Coral Gables Office Market With Higher Vacancies And Lower Rates Feels Uptick
Written by Yudislaidy Fernandez on May 6, 2010
By Yudislaidy Fernandez
Coral Gables’ office market isn’t immune to poor market conditions dragging down leasing rates across Miami-Dade, as the exclusive business hub faces higher vacancies and lower rates.
Despite this, Gables office brokers say they’re seeing an uptick in leasing and interest from anchor-type prospective tenants in search of a new address.
A plethora of space and pricing options is driving down rates at signature buildings in the Gables.
Alison Pages, senior vice president at Colliers International Gables office, says rates are falling as office buildings such as Alhambra Plaza and Columbus Center lower rates from the $40s per foot to the low $30s.
Length of leases is also varying.
"Landlords are considering short-term leases to get through the downturn, waiting to see if the market picks up," Ms. Pages said.
William H. Kerdyk, president and chief executive officer of Coral Gables-based Kerdyk Real Estate, says the city’s vacancy rate is higher than in recent years.
The spike in vacancies and softening in rates, he says, stems from office condos turned rentals hitting the market and increased competition from downtown Miami and Brickell, where two new towers are adding 1.6 million square feet of office space.
The Gables’ total vacancy now is 19.6% — higher than downtown’s 16.6% and Brickell’s 15.9%, according to a Jones Lang LaSalle first quarter market report. But that could change once Met 2 Financial Center and 1450 Brickell open as each still has a lot of space to fill.
Gables rates are still competitive. Average asking rates there for class A space is $36.86 per square foot, slightly lower than both downtown and Brickell, the report shows.
As some tenants take advantage of these more affordable conditions, leasing is picking up compared to last year, Ms. Pages said.
"We’ve been seeing a lot of activity from tenants who are looking for class A space at lower rental rates," she said.
For example, Ms. Pages, who handles the 27,000-square-foot, recently-renovated office building at 400 University Drive, just got Home Financing Center to return to the Gables from Doral. The financing firm leased the third floor and another 20,000 square feet are available, she said, starting at $32 a square foot including parking.
Gables Vice Mayor Kerdyk, whose Gables firm specializes in office and retail leasing, agrees activity picked up in the first quarter compared to that period last year.
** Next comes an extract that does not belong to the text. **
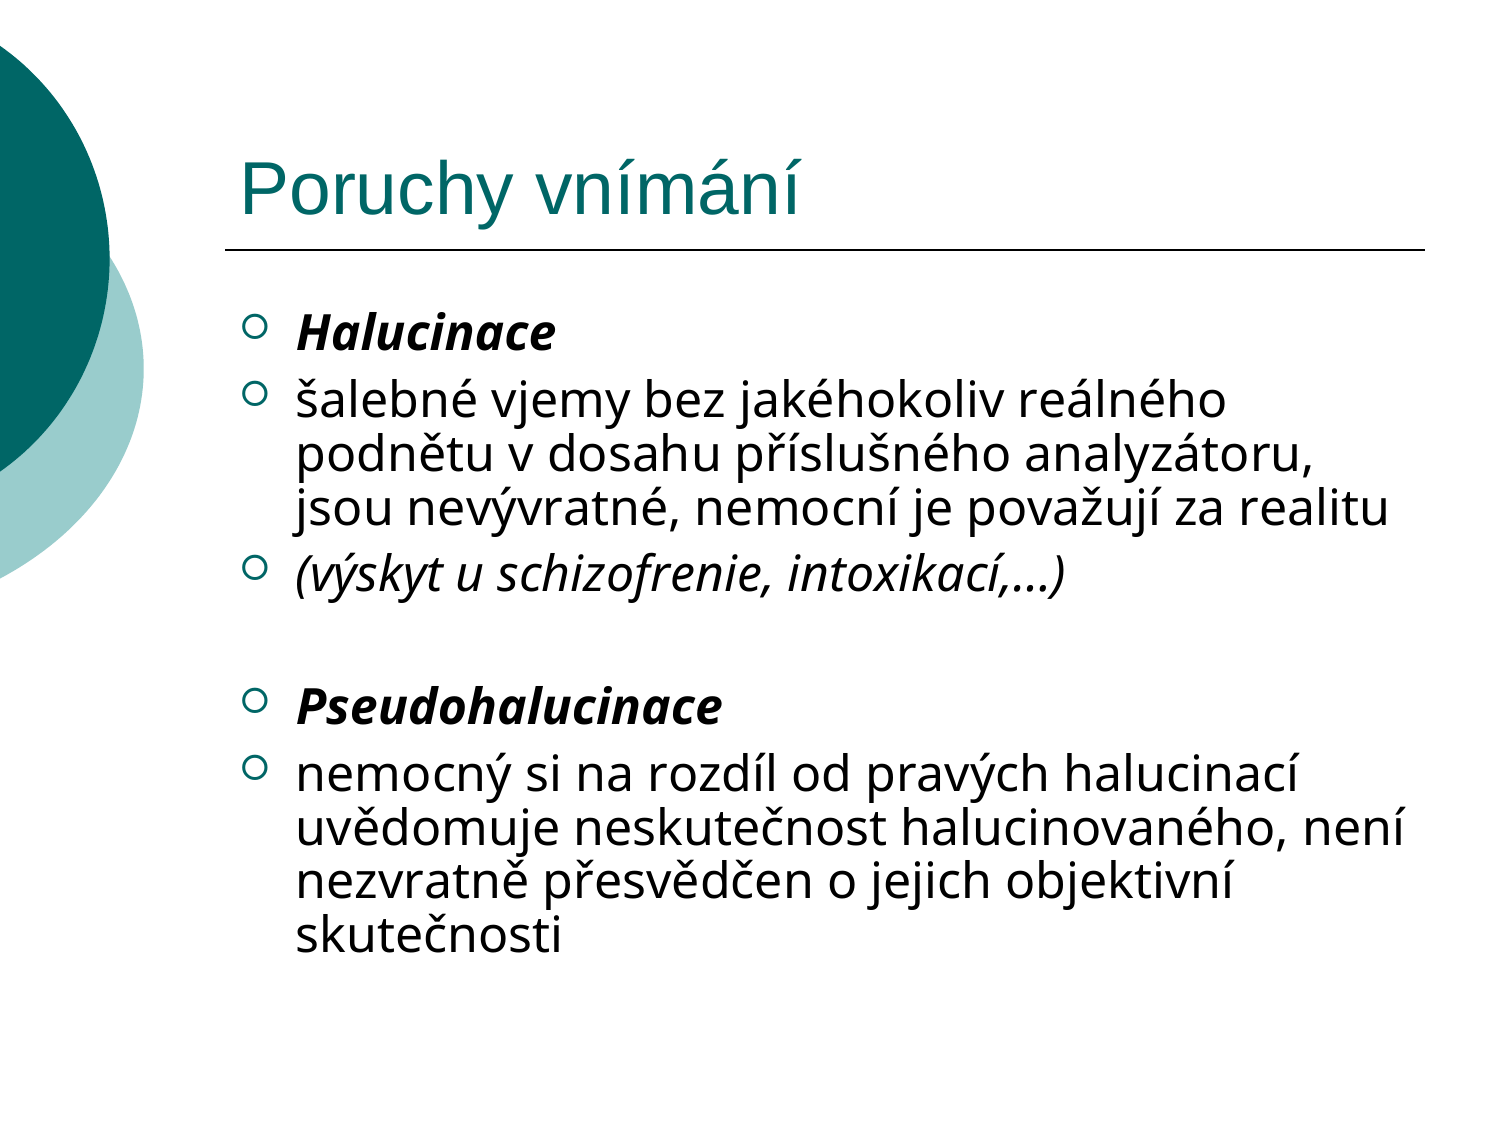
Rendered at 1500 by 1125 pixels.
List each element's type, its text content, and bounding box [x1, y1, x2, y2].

list Halucinace šalebné vjemy bez jakéhokoliv reálného podnětu v dosahu příslušného analyzátoru, jsou nevývratné, nemocní je považují za realitu (výskyt u schizofrenie, intoxikací,…) Pseudohalucinace nemocný si na rozdíl od pravých halucinací uvědomuje neskutečnost halucinovaného, není nezvratně přesvědčen o jejich objektivní skutečnosti [224, 299, 1425, 975]
title Poruchy vnímání [224, 49, 1425, 237]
"I believe people are starting to feel better about where their economy is at. Even though there are some holes in our market for sure, I have seen some more transactions in office and retail," he said.
Among leases closed in the Gables in the first quarter were Carolina First Bank, d/b/a Mercantile Bank, leased 18,767 square feet at 255 Alhambra Circle. Law firm Colson Hicks Eidson is to occupy the 17,000-square-foot penthouse previously occupied by BankUnited in that building, and the Consulate of Barbados is moving within the Gables to the 13,000-square-foot penthouse at 2121 Ponce de Leon Blvd.
Ms. Pages says the Gables is also benefiting from having no new office buildings finishing up this year.
But underway is a $130 million project at 396 Alhambra that encompasses rehabbing an existing seven-story office building and constructing a 15-story Class A office tower at the southeast corner of Alhambra Circle and LeJeune Road.
Nearby, Allen Morris Co. is also moving ahead with its Ponce de Leon Towers, a 210,000-square-foot luxury office building that’s part of seven-acre Old Spanish Village.
The Gables-based company is going through the last project approvals before moving forward with plans and has two tenants committed, including itself and The Rockefeller Group. Mr. Morris has said he plans to begin construction by year’s end to complete the 16-floor project by the end of 2012.
The city’s central location and high-end amenities, including a wide selection of restaurants, stores and boutiques, is appealing for office executives, Ms. Pages said.
This is catching the attention of several large-scale banks said to be shopping for office space that are eyeing the Gables.
Mercantil Commercebank is looking for a 100,000-square-foot space, Gibraltar Private Bank & Trust is searching for 60,000 square feet and TotalBank has been touring the Gables and downtown for a 50,000-square-foot headquarters, according to the Jones Lang LaSalle report.
Mr. Kerdyk says office tenants often move to the Gables because of the quality of its office environment.
"Tenants like working in the city of Coral Gables," Mr. Kerdyk said. "It’s not only a cachet name to have in their letterhead, but a good place for their employees to work."